Jim Morrison was arrested On December 9, 1967
The Doors performed a now infamous concert at New Haven Arena in New Haven, Connecticut, which ended abruptly when Morrison was arrested by local police. Morrison became the first rock artist ever to be arrested onstage during a concert performance.
Morrison’s mugshot taken in New Haven
Morrison had been “making out” with a fan backstage in a bathroom shower stall prior to the start of the concert when a police officer happened upon them. Unaware that he was the lead singer of the band about to perform, the officer told Morrison and the girl to leave, to which Morrison said, “Eat it.” The policeman took out a can of mace and warned Morrison, “Last chance”, to which Morrison replied, “Last chance to eat it.” There is some discrepancy as to what happened next: according to No One Here Gets Out Alive, the girl ran and Morrison was maced; but Manzarek recounts in his book that both Jim and the fan were sprayed and that the concert was delayed for an hour while Jim recovered.

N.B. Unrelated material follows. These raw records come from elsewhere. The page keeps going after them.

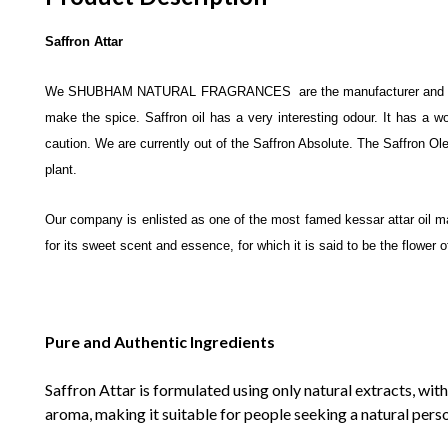
Saffron Attar
We SHUBHAM NATURAL FRAGRANCES are the manufacturer and exp
make the spice. Saffron oil has a very interesting odour. It has a w
caution. We are currently out of the Saffron Absolute. The Saffron Oleo
plant.
Our company is enlisted as one of the most famed kessar attar oil manu
for its sweet scent and essence, for which it is said to be the flower 
Pure and Authentic Ingredients
Saffron Attar is formulated using only natural extracts, with
aroma, making it suitable for people seeking a natural pers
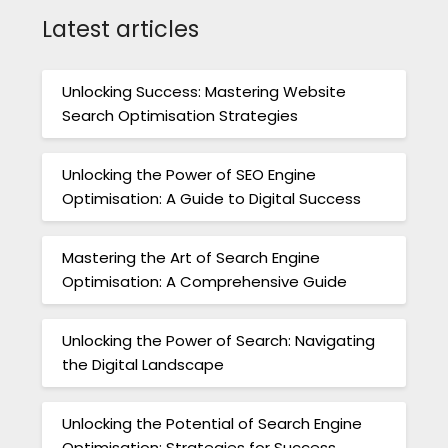
Latest articles
Unlocking Success: Mastering Website
Search Optimisation Strategies
Unlocking the Power of SEO Engine
Optimisation: A Guide to Digital Success
Mastering the Art of Search Engine
Optimisation: A Comprehensive Guide
Unlocking the Power of Search: Navigating
the Digital Landscape
Unlocking the Potential of Search Engine
Optimisation: Strategies for Success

Halfway through the first set, Morrison proceeded to go on an obscenity-laced tirade to the audience, describing what had happened backstage and taunting the police, who were surrounding the stage. The concert was abruptly ended when Morrison was dragged offstage by the police; he was taken to a local police station, photographed and booked on charges of inciting a riot, indecency and public obscenity. Charges against Morrison, as well as those against three journalists also arrested in the incident (Mike Zwerin, Yvonne Chabrier and Tim Page), were dropped several weeks later for lack of evidence.

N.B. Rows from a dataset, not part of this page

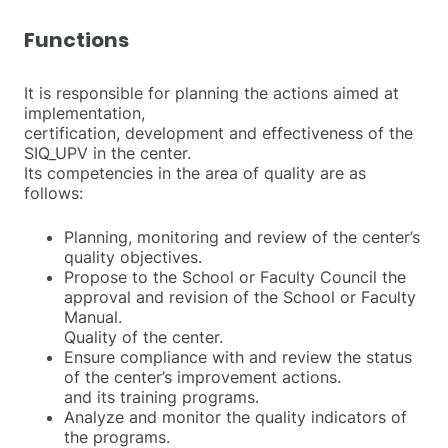
Functions
It is responsible for planning the actions aimed at
implementation,
certification, development and effectiveness of the
SIQ_UPV in the center.
Its competencies in the area of quality are as
follows:
Planning, monitoring and review of the center’s
quality objectives.
Propose to the School or Faculty Council the
approval and revision of the School or Faculty
Manual.
Quality of the center.
Ensure compliance with and review the status
of the center’s improvement actions.
and its training programs.
Analyze and monitor the quality indicators of
the programs.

Recording of the group’s third album in April 1968 was marred by tension as a result of Morrison’s increasing dependence on alcohol and drugs, and the rejection of his new epic, “Celebration of the Lizard”, by band producer Paul Rothchild, who deemed the work not commercial enough. Approaching the height of their popularity, The Doors played a series of outdoor shows that led to frenzied scenes between fans and police, particularly at Chicago Coliseum on May 10.
The band began to branch out from their initial form for this third LP. Because they had exhausted their original repertoire, they began writing new material. Waiting for the Sun became their first No. 1 LP, and the single “Hello, I Love You” was their second and last US No. 1 single. With the 1968 release of “Hello, I Love You”, the rock press pointed out the song’s resemblance to The Kinks’ 1964 hit, “All Day and All of the Night”. Kinks guitarist Dave Davies was particularly irritated by the similarity. In concert, Morrison was occasionally dismissive of the song, leaving the vocals to Manzarek, as can be seen in the documentary The Doors are Open.
A month after riotous scenes took place at the Singer Bowl in New York, the group flew to Britain for their first performance outside of North America. They held a press conference at the ICA Gallery in London and played shows at The Roundhouse Theatre. The results of the trip were broadcast on Granada TV’s The Doors Are Open, later released on video. They played dates in Europe, along with Jefferson Airplane, including a show in Amsterdam where Morrison collapsed on stage after a drug binge.
The group flew back to the US and played nine more US dates before returning to work in November on their fourth LP. They ended the year with a successful new single, “Touch Me” (released in December 1968), which hit US No. 3. They started 1969 with a sold-out show on January 24 at Madison Square Garden.